───── Document text

[TowerTalk] W6NL 40m Moxon

Sun Apr 10 07:55:37 EDT 2016

> I suppose with some trig you could figure the total projected area
> at various wind angles. One going down and one going up. Would some
> angle that gives equal projected area from each figure be the max?

You don't need to be concerned with equal areas.  The force (load) on
the element will be broadside to the element and will vary with the
angle of the wind to the element.  The force (load) on the boom will
be broadside to the boom and vary with the angle of the wind to the
boom.  Those forces add as a vector sum which is maximized when the
wind is at 45 degrees to the boom/elements.

The area of largest force is:
    sin(45) * (2.88 + 2.76) + cos(45) * (3.67 + 1.24 + 1.20)
  = 0.707 * (5.64) + 0.707 * (6.11)
  = 8.31 sq. ft.

The boom value will need to be increased somewhat to account for a boom
to mast plate and the element values increased to account for element 
mounting hardware, particularly if the original U channel is used.  I'd
allow between 8.5 and 9 sq. ft in any tower/mast loading calculation.

──────────
───── Excerpted data

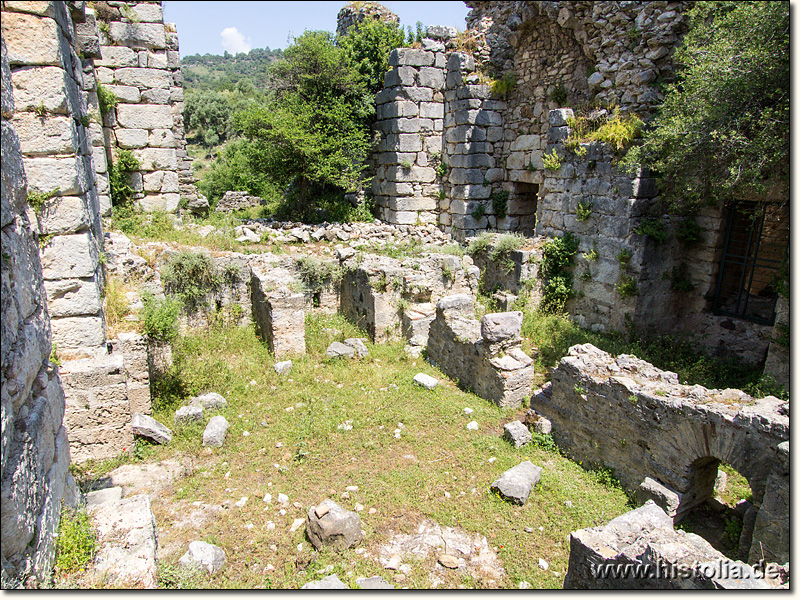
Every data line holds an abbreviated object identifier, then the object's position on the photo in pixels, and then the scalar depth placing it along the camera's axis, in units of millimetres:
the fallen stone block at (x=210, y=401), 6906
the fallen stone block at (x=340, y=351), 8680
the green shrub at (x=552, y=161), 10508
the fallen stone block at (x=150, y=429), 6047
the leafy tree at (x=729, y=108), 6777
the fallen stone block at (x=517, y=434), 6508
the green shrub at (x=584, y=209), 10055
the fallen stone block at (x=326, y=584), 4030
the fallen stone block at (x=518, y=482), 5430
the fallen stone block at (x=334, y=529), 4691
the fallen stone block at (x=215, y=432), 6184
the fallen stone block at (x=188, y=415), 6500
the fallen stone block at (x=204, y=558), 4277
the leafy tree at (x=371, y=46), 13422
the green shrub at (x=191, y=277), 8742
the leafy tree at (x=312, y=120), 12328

──────────
───── Excerpted data

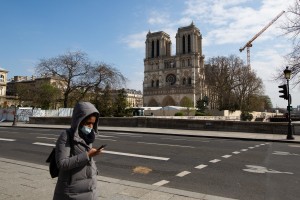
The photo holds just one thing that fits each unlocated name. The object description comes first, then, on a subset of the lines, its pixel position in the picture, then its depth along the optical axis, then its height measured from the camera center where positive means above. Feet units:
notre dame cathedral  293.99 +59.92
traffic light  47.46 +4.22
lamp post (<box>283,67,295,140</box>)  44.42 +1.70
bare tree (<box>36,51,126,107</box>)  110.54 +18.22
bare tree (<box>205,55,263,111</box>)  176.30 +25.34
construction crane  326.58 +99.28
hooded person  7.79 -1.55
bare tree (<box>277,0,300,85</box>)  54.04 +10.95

──────────
───── Excerpted data

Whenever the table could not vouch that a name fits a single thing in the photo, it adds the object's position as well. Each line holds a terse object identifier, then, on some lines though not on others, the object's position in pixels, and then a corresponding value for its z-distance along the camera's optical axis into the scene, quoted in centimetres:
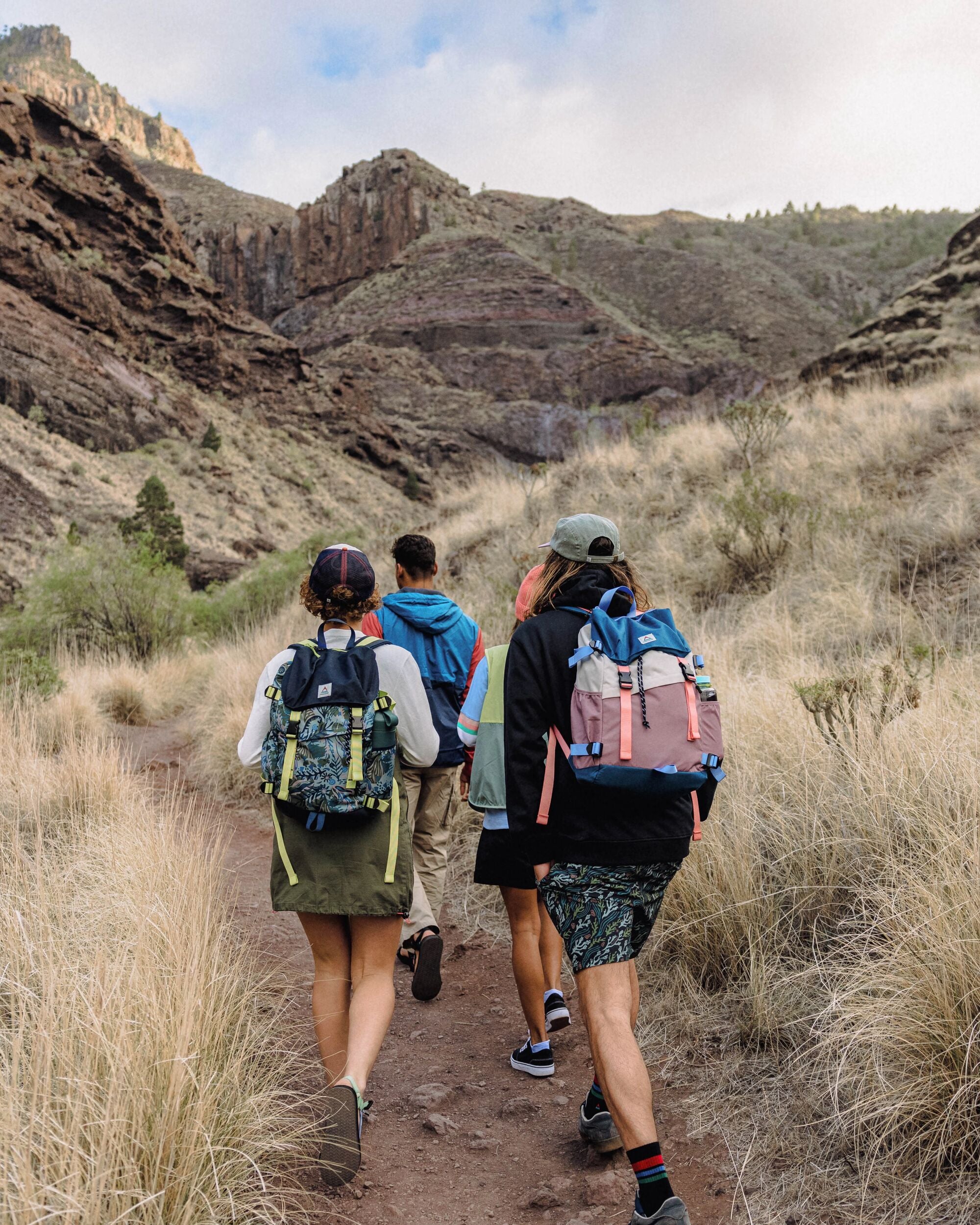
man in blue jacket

──────────

Aim of the task: Carry the Moxon antenna wind-load post forward from its final sentence. The data above play no part here.

The answer:
73,

    ... Joe, W4TV

On 4/10/2016 12:51 AM, Ken K6MR wrote:
> I’ve wondered this myself but never bothered to model it. Here are some rough figures from Yagi Stress:
>
> Reflector element without the tee: 2.88 sq ft.
> Driven element without the tee: 2.76 sq. ft.
>
> Reflector tee (each): 0.62 sq. ft.
> Driven tee (each) 0.60 sq. ft.
>
> Boom: 3.67 sq. ft.
>
> Now the hard part: how do they add? I’m an EE so my logic may be totally flawed. YS doesn’t allow for the tees in a single model so I can’t have it do everything at once.
> Since the tees are parallel with the boom, I would think you would just add the area of the tees to the area of the boom which should be the projected area with the wind blowing 90 degrees to the antenna.
> That would give 6.11 sq. ft. for that case. Wind straight on would be just the elements: 5.64 sq. ft.
>
> I suppose with some trig you could figure the total projected area at various wind angles. One going down and one going up. Would some angle that gives equal projected area from each figure be the max?
>
> My first one is built from scratch and mounted to the side of the tower so I wasn’t concerned with wind area. The XM240 is at the top of a mast so when I convert that one I’ll have to be more careful.
>
> Ok you mechanical types: does this look reasonable??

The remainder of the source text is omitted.